Monday, December 10, 2012

Ps. 72.2 (the king and God's reconciliation)


May he judge / your people / with righteousness
and your poor / with justice. 

This is the reason for the petition—that, upon God’s righteousness and justice being handed over to the king, he immediately turns to God’s people and dispenses it to them. The transition is without pause—the king is utterly faithful and responsive to the profound power now placed at his disposal. They (God’s righteousness and justice) were given to be given. This is made in a rather profound way by the repeated use of the word “your”, now applied to “your people” and “your poor”. In the first verse, this applied to “your justice” and “your righteousness”. Now, we see that the “people and the poor” are just as much a possession to Yhwh as his very own attributes. And yet, what is clear is that God’s possessions (his people and poor) are currently in a state of extreme disunity. They are like children without a father; family members without someone to redeem them. It is into this ‘gap’ that the king now stands, as father-kinsman. The king is the single individual through whom the attributes of God and the possession of God will be reconciled and joined together. The king will be the one through whom God brings his own back to himself. The king will be the one through whom God will mediate his fatherhood, redeeming his lost kin (vs. 14). 
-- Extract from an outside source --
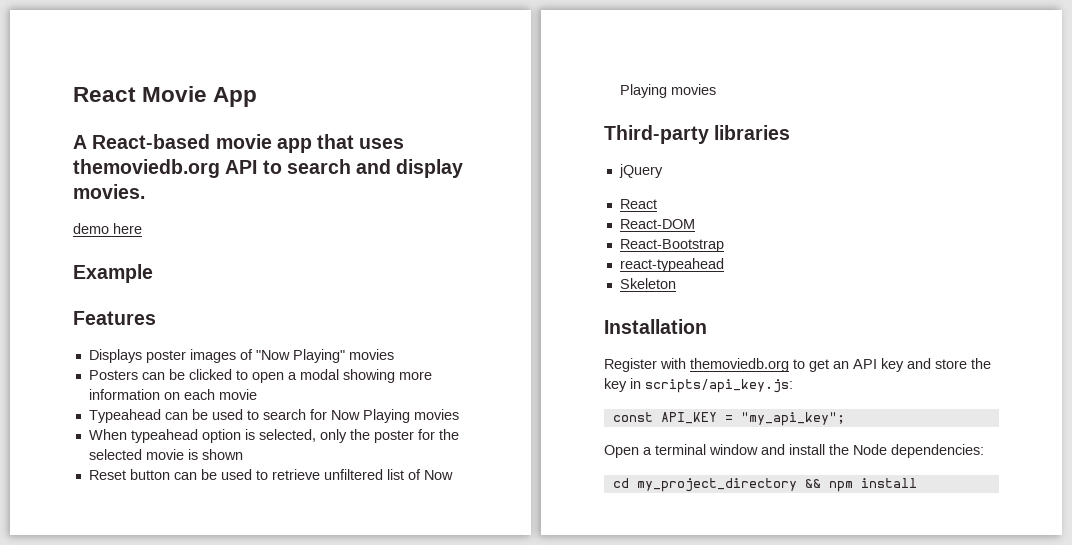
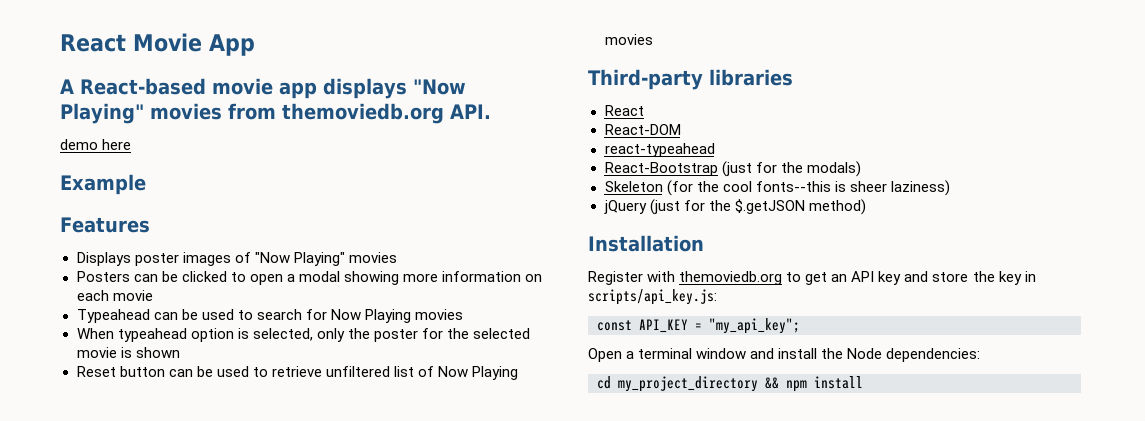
[317,134,405,149] [73,159,464,178] [73,184,145,199] that uses themoviedb.org API to search and display movies. -> [323,78,466,99] [60,103,491,124] displays "Now Playing" movies from themoviedb.org API.
[618,164,663,178] // jQuery -> (793, 77) none
[619,239,724,252] // React-Bootstrap -> (681, 129) none
[619,278,676,289] Skeleton -> [604,161,861,177] [604,180,950,196] [603,199,866,215] React-Bootstrap (just for the modals) // Skeleton (for the cool fonts--this is sheer laziness) // jQuery (just for the $.getJSON method)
A second point—this verse begins the long series of “May he….”. As we said in the previous reflection, what the first verse summarizes in an incredibly compact way will now be explicated in a myriad of forms. In this we find an important insight: that God’s gifts are profusive, prodigal and explosive. Indeed, as we will see, they are generative. We might say—they are infinite storehouses of power and life and, once unleashed, continue to expand, unable to be contained. The first verse leads to, at least, fifteen forms of life-giving power in the remainder of the psalm encompassing the people, the land and their enemies, all of which are not just ‘set to right’ but extravagantly blessed and made fruitful.